= William John Adie =

British physician and neurologist (1886–1935)

William John Adie MD Ed., FRCP (31 October 1886 – 17 March 1935) was an Australian-born British physician and neurologist known for describing the Adie syndrome and narcolepsy.

==Biography==
William Adie was born in Geelong, Victoria, Australia, on 31 October 1886. He was educated at Flinders Street Model School, but had to leave school to support his family at the age of 13 when his father died in 1899. He worked as an office errand boy, and an employer noticed his ability to learn. He funded evening classes for Adie, who was able to pass the university entrance examination. A doctor in Geelong, Dr. Arthur South, inspired him to study medicine.

An uncle in Boston, Massachusetts paid £19 for a one-way ticket for Adie to travel to England to study medicine, which he did at the University of Edinburgh with the help of his uncle and a scholarship. He qualified M.B. Ch.B. in 1911. He became interested in neurology, and worked in Berlin, Vienna, Munich and Paris for a year on a travelling scholarship.

Excerpted records:
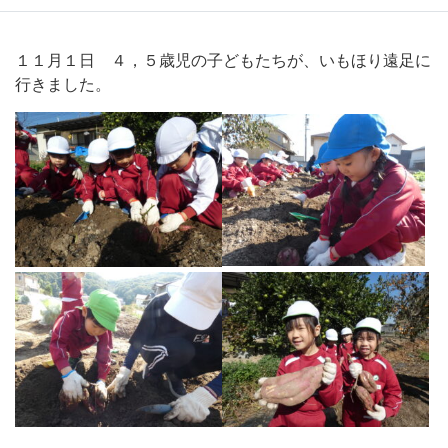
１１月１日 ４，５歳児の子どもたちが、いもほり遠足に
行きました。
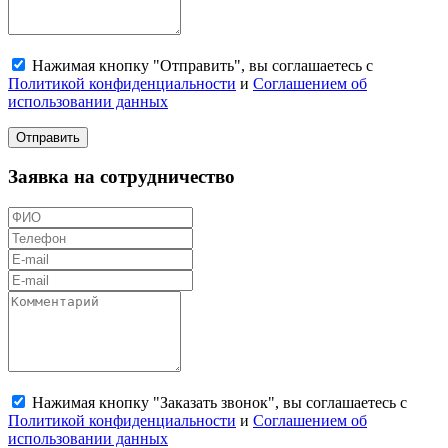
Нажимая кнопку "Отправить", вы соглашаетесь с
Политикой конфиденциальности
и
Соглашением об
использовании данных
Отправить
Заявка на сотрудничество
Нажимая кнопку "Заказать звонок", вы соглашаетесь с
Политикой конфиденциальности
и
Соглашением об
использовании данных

---

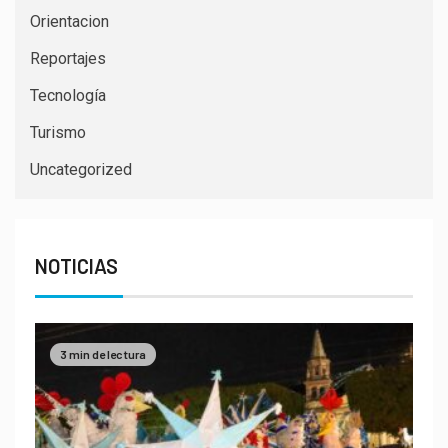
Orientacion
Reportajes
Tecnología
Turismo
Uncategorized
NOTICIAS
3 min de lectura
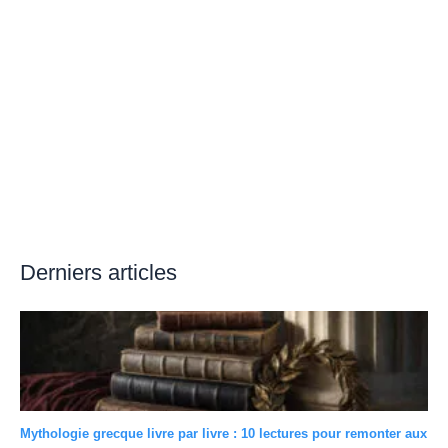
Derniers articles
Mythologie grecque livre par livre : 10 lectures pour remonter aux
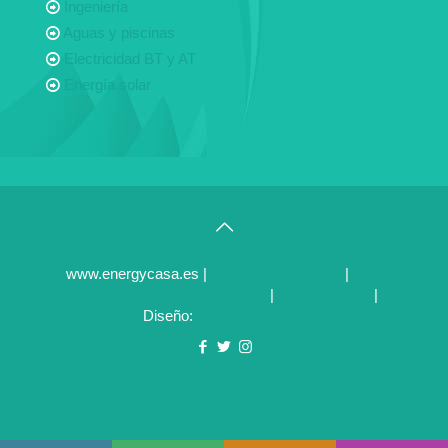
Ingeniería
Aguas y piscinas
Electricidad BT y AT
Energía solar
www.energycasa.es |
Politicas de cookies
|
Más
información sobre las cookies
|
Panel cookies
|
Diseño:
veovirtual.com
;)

Tasks for this exercise:
1/ Translate this sentence from the William John Adie article into Spanish: "He worked as an office errand boy, and an employer noticed his ability to learn."
2/ In the William John Adie article, rewrite the paragraph beginning "An uncle in Boston" as a short bulleted list that keeps its main facts.
3/ According to the William John Adie article, at what age did Adie have to leave school to support his family?
The material has no connection to the William John Adie article.

Activity answers:
1/ Trabajó como chico de los recados en una oficina, y un empleador notó su capacidad de aprender.

2/
- An uncle in Boston, Massachusetts paid £19 for Adie's one-way ticket to England to study medicine.
- He studied at the University of Edinburgh with help from his uncle and a scholarship.
- He qualified M.B. Ch.B. in 1911.
- He became interested in neurology.
- On a travelling scholarship, he worked for a year in Berlin, Vienna, Munich and Paris.

3/ He left school at the age of 13.